Seyhan Karasu:Eleman alımlarında kullanıyorum öğrendiklerimi. İş hayatında, patronumun yüzünde görebiliyorum ya da yakın çevremde ama görmemeyi tercih ediyorum. Çok görürseniz bu sefer ilişkileriniz bozulabilir. Sınırını çok iyi tutmak gerek.

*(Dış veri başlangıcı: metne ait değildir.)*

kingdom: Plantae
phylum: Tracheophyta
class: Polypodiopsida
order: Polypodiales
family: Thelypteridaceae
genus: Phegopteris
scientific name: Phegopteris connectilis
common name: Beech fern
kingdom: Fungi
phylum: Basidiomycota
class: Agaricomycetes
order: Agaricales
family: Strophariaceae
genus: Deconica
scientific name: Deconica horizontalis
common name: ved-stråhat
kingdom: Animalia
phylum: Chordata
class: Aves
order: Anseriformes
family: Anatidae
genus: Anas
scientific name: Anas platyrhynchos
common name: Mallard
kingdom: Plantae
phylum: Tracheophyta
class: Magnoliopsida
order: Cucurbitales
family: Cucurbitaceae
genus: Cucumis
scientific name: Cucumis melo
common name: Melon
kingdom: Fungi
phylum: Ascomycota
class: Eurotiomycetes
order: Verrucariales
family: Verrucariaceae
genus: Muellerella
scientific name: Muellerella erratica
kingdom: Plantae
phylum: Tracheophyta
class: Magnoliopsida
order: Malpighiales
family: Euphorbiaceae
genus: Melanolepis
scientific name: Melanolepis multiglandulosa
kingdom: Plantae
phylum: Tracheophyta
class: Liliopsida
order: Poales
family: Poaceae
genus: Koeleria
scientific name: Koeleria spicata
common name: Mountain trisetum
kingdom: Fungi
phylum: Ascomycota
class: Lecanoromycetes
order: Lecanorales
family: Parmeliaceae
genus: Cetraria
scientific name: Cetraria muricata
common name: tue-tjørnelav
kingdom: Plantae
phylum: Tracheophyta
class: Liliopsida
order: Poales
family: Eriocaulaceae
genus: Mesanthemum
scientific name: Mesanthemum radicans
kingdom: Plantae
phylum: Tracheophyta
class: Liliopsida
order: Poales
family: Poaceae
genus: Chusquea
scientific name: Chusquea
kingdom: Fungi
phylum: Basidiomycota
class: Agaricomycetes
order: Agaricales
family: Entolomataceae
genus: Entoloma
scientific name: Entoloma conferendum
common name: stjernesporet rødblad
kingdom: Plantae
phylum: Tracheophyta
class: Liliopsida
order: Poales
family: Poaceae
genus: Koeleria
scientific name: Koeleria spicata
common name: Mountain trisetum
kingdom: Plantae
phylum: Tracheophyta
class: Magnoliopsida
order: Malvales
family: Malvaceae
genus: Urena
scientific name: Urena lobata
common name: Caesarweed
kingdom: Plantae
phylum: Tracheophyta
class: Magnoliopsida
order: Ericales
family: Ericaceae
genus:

Şirin Aydıner:Bu aslında bir yetenek ama aynı zamanda bir lanet de. Çünkü eğitim bittiğinde daha o bilgiye tam olarak hakim olamıyorsunuz. Ben kendimi herkese “Hah omzu oynadı, dudağı kalktı!” diye dikkatle bakarken yakalıyordum. Sonra yavaş yavaş azaldı. Çünkü azaltmaz ve çevrene, ailene uygulamaya başlarsan o zaman lanet kısmı ortaya çıkıyor ve ilişkiler bozulabiliyor.

Karşınızdakinin yalanını yakaladığınız bir örnek var mı?

Seyhan K.:Ben bir keresinde bir adayın eski işinden neden ayrılmak istediğini sorguluyordum. “Orada kendimi geliştiremediğimi hissediyorum” diyordu. Sonra nasıl bir ekip üyesi olduğunu sordum. Bir problem olmadığını, güzel bir ekip çalışması yaptıklarını anlatıyordu ama anlattıkça
sesi yükselmeye, bazı noktalarda tizleşmeye başladı. Biraz daha üzerine gittiğimde meğer oradaki yöneticisiyle ilgili, mobbing aşamasına
gelen bir sıkıntısı varmış ve “acilen iş bulmam lazım” noktasındaymış.